§ **WHAT YOU WILL DO**
List every kind of task that the Usage section of the string similarity text below says DuckDB's similarity functions are valuable for.

§ **READING TEXT**
+ + + + + + +

Principle:Duckdb Duckdb String Similarity
| Knowledge Sources | |
|---|---|
| Domains | String_Processing, Fuzzy_Matching |
| Last Updated | 2026-02-07 12:00 GMT |
Overview
Algorithms for measuring the similarity between two strings based on character transpositions and common characters, providing a normalized score between 0 and 1 for fuzzy string comparison.
Description
Jaro and Jaro-Winkler are string similarity metrics designed for comparing short strings, particularly person names, addresses, and other record-linkage fields. Unlike edit-distance metrics (Levenshtein) that count the minimum operations to transform one string into another, Jaro similarity is based on the number and order of common characters between two strings.
The Jaro similarity between two strings is defined by three factors: the number of matching characters, the number of transpositions, and the lengths of the two strings. Two characters from the compared strings are considered matching only if they are the same and are within a certain distance threshold (defined as floor(max(|s1|, |s2|) / 2) - 1). The number of transpositions is half the number of matching characters that are in different positions in the two strings.
The Jaro-Winkler similarity extends Jaro by giving additional weight to strings that share a common prefix. The idea, proposed by William Winkler, is that typographical errors are less likely to occur at the beginning of a string. The Winkler modification adds a bonus proportional to the length of the common prefix (up to 4 characters), scaled by a prefix weight factor (typically 0.1). This boosts the similarity score for strings that start the same way, which is desirable for name matching.
Usage
String similarity functions are used in DuckDB through the `jaro_winkler_similarity()` and `jaro_similarity()` SQL functions. These are valuable for data cleaning, record linkage, deduplication, and fuzzy matching tasks. For example, joining customer records from different sources where names may have slight variations, or finding approximate matches in a lookup table.
Theoretical Basis
Jaro Similarity: Based on matching characters and transpositions:
function jaro_similarity(s1, s2):
if s1 == s2: return 1.0
if len(s1) == 0 or len(s2) == 0: return 0.0
// Match window: characters must be within this distance
match_distance = floor(max(len(s1), len(s2)) / 2) - 1
// Find matching characters
s1_matches = array[len(s1)] of false
s2_matches = array[len(s2)] of false
matches = 0
transpositions = 0
for i in 0..len(s1)-1:
start = max(0, i - match_distance)
end = min(i + match_distance + 1, len(s2))
for j in start..end-1:
if s2_matches[j] or s1[i] != s2[j]: continue
s1_matches[i] = true
s2_matches[j] = true
matches += 1
break
if matches == 0: return 0.0
// Count transpositions
k = 0
for i in 0..len(s1)-1:
if not s1_matches[i]: continue
while not s2_matches[k]: k += 1
if s1[i] != s2[k]: transpositions += 1
k += 1
jaro = (matches/len(s1) + matches/len(s2) +
(matches - transpositions/2)/matches) / 3.0
return jaro
Jaro-Winkler Extension: Prefix bonus:
function jaro_winkler_similarity(s1, s2, p = 0.1):
jaro = jaro_similarity(s1, s2)
// Common prefix length (up to 4 characters)
prefix_len = 0
for i in 0..min(3, min(len(s1), len(s2))-1):
if s1[i] == s2[i]: prefix_len += 1
else: break
// Winkler modification
return jaro + prefix_len * p * (1.0 - jaro)
// p is typically 0.1; prefix_len <= 4
// This boosts similarity for strings sharing a prefix
Example Computation:
s1 = "MARTHA", s2 = "MARHTA"
match_distance = floor(6/2) - 1 = 2
Matches: M-M, A-A, R-R, T-T, H-H, A-A = 6
Transpositions: T/H and H/T = 2 (1 pair)
Jaro = (6/6 + 6/6 + (6-1)/6) / 3 = (1 + 1 + 0.833) / 3 = 0.944
Common prefix "MAR" = 3 characters
Jaro-Winkler = 0.944 + 3 * 0.1 * (1 - 0.944) = 0.961

+ + + + + + +

§ **EXCERPTED DATA**
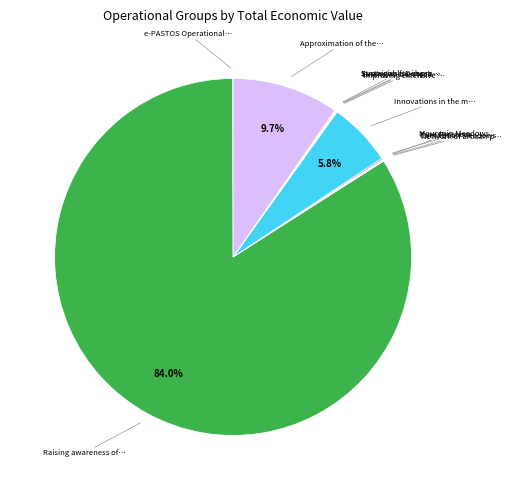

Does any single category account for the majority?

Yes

+ + + + + + +

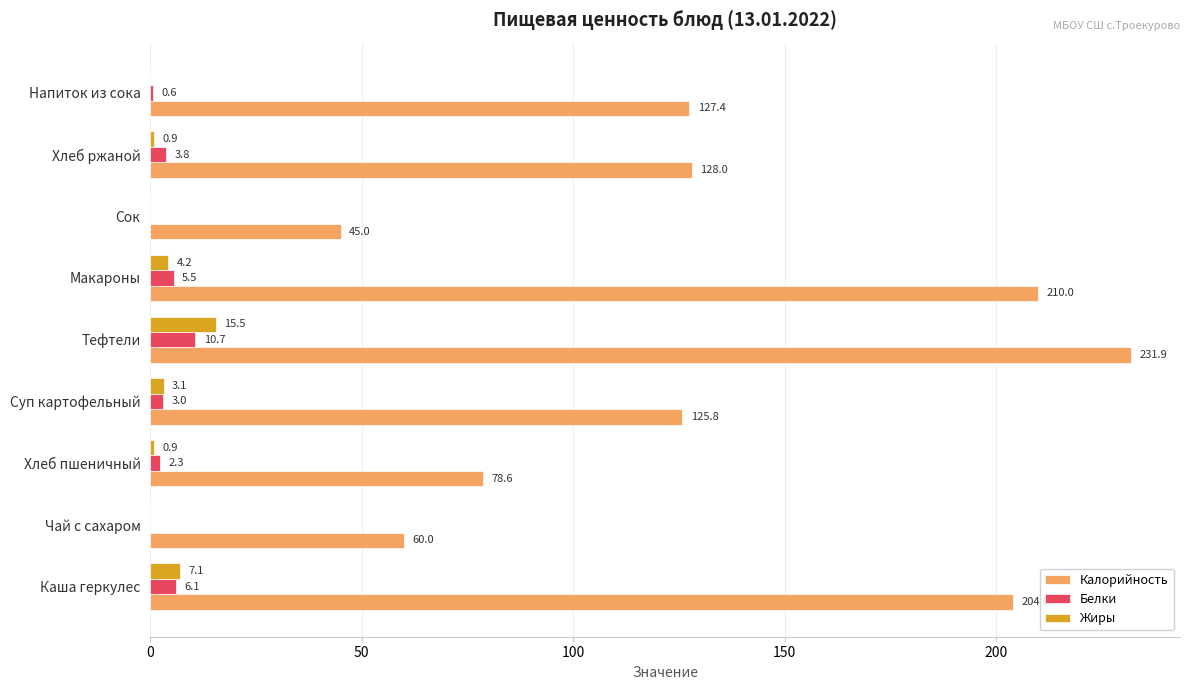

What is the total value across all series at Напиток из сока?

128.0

+ + + + + + +

§ **THE COMPLETED TASK**
- Data cleaning
- Record linkage
- Deduplication
- Fuzzy matching